Oliva vicweei

Scientific classification
- Kingdom: Animalia
- Phylum: Mollusca
- Class: Gastropoda
- Subclass: Caenogastropoda
- Order: Neogastropoda
- Family: Olividae
- Genus: Oliva
- Species: O. vicweei
- Binomial name: Oliva vicweei Recourt, 1989

= Oliva vicweei =

- Genus: Oliva
- Species: vicweei
- Authority: Recourt, 1989

Species of gastropod

Oliva vicweei is a species of sea snail, a marine gastropod mollusk in the family Olividae, the olives.

==Description==
Original description: "Shell medium sized for genus. Cylindrical, 15-17 plicae which are explicit present. Spire blunted in adults and more elongated in subadult specimens. Spire whorls are completely covered with thickened purplish to brownish callus. The coloration of the callus is shown radially from apex to suture. The ground color of the body-whorl is cream to yellowish.

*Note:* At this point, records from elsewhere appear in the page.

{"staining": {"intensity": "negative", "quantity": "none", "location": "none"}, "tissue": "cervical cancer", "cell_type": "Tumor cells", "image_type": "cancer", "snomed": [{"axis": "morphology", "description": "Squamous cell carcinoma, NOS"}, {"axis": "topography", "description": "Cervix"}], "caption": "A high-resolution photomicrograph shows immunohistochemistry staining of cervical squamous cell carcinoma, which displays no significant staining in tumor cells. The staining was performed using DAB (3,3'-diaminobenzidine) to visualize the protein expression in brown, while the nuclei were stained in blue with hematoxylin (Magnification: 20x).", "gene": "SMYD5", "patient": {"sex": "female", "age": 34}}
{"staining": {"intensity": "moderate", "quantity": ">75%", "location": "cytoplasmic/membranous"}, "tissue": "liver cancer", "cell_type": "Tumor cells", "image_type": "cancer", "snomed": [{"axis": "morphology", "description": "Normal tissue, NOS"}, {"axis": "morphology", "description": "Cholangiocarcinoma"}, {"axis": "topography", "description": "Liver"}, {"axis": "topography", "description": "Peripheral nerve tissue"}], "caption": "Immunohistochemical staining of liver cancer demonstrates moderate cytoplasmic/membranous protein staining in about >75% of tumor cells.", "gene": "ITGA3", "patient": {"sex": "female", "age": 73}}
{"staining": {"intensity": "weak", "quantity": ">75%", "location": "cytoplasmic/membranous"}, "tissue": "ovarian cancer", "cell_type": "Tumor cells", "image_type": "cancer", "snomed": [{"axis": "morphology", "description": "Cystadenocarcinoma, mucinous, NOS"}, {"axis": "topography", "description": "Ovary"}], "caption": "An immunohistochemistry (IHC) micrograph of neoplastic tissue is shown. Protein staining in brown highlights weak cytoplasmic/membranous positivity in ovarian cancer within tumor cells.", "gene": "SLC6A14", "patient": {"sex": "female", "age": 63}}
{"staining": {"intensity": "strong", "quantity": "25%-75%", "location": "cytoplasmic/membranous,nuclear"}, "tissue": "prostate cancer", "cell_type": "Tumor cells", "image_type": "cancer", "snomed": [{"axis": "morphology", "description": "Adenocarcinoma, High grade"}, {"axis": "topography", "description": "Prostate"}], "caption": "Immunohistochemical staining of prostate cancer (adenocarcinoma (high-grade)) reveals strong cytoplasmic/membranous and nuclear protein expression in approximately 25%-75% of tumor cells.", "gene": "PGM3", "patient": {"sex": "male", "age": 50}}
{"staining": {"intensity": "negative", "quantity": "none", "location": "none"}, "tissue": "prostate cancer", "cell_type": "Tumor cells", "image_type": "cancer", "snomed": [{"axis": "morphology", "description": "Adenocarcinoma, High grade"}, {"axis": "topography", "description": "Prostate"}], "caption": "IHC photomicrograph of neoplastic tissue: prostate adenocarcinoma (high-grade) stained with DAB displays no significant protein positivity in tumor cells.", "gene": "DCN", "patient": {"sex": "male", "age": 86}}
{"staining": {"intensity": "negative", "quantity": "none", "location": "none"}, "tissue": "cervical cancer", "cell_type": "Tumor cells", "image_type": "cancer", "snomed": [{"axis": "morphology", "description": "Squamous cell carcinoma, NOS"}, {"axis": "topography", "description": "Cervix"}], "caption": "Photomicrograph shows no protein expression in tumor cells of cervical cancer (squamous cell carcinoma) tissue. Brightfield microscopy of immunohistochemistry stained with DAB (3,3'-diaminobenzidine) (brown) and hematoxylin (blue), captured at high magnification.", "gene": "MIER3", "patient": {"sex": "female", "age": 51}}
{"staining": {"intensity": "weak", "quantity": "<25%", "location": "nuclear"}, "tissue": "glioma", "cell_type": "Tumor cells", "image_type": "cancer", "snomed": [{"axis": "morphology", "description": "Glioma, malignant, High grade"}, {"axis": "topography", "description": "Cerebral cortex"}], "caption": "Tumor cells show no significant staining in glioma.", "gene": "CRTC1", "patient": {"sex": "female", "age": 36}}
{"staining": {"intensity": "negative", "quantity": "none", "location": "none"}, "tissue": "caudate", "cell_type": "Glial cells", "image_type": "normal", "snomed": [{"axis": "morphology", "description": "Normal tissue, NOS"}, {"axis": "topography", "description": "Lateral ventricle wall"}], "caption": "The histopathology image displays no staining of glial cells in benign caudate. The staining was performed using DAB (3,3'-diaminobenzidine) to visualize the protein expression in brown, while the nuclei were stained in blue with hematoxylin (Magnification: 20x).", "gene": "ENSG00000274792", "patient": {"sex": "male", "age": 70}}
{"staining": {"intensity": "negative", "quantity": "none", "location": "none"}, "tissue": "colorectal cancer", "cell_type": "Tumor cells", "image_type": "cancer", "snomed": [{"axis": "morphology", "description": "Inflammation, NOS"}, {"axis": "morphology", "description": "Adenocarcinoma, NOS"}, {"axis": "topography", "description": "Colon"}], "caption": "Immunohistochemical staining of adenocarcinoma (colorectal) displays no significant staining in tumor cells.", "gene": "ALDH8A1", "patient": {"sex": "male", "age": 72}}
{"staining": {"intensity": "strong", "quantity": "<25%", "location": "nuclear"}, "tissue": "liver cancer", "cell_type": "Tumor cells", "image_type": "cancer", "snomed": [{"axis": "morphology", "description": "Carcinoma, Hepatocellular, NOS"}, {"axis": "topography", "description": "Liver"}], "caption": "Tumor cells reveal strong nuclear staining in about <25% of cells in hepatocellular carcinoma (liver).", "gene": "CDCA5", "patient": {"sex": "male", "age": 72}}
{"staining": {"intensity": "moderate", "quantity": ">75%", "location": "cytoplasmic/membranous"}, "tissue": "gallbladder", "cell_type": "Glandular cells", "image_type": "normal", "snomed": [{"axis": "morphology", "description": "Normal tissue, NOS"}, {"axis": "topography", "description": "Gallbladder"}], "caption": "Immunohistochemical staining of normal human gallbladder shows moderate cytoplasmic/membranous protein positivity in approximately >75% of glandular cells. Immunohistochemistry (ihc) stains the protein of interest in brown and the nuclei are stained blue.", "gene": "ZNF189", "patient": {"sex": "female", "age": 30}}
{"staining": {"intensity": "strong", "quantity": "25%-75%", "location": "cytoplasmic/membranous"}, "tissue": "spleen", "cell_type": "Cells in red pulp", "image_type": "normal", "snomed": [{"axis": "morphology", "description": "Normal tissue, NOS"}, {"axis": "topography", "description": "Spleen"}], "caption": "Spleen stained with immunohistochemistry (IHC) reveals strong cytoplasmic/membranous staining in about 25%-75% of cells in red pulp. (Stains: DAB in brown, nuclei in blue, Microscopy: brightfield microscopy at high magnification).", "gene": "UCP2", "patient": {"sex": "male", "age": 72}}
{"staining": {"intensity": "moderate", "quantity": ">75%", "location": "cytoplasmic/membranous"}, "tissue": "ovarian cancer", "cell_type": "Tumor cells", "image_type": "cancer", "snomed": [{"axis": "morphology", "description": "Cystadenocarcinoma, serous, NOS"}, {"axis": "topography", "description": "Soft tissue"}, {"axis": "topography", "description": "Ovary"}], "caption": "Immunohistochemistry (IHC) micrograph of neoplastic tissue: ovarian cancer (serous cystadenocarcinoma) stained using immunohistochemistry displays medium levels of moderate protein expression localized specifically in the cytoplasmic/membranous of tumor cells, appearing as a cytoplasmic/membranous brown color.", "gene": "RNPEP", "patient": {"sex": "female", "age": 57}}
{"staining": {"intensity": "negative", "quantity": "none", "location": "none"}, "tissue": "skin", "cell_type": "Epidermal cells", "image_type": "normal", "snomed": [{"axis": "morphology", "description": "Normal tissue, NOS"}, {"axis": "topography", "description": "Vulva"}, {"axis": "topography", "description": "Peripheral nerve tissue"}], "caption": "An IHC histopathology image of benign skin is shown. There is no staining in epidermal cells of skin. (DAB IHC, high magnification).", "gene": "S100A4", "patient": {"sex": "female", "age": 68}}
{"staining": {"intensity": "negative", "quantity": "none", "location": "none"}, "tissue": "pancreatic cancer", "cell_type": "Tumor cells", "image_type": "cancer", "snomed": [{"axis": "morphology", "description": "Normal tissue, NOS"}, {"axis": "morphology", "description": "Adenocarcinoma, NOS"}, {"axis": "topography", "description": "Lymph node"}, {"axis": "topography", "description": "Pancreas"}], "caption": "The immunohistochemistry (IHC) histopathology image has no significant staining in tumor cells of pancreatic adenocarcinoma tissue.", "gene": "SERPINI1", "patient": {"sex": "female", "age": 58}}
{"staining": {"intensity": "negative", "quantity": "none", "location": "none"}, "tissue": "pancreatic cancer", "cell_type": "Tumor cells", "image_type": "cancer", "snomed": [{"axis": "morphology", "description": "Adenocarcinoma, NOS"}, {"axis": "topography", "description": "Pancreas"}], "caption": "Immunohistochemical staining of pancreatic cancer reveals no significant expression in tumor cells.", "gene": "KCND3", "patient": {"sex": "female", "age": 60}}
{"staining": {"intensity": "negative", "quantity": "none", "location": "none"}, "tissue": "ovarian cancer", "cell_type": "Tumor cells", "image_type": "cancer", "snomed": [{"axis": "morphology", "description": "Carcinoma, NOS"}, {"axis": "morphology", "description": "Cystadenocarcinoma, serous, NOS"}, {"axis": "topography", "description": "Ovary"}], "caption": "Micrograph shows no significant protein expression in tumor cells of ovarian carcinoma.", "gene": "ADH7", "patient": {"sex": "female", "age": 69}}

The shell has two, more or less shown, bands. One around the middle of the body-whorl, the other a little below the suture. Oliva vicweei n.sp. is clouded by brownish spots and yellow triangles and very dark spots are scattered around the body-whorl. Just below the suture a necklace of dark brown to black spots is present.
 Aperture lavender to brownish within. The suprafasciolarian band is provided with numerous, irregular, reddish brown lines."
The holotype measures 29.8 x 13.3 mm. and is deposited in the ZMA (ZMA moll. 3.89.017).

==Distribution==
Locus typicus: "The holotype and two paratypes

originate from Madura, North West of Java, Indonesia."

==Habitat==
"Type material was discovered in small pockets of yellow sand,

at a depth of 1.5 to 2.5 metres, inside a reef."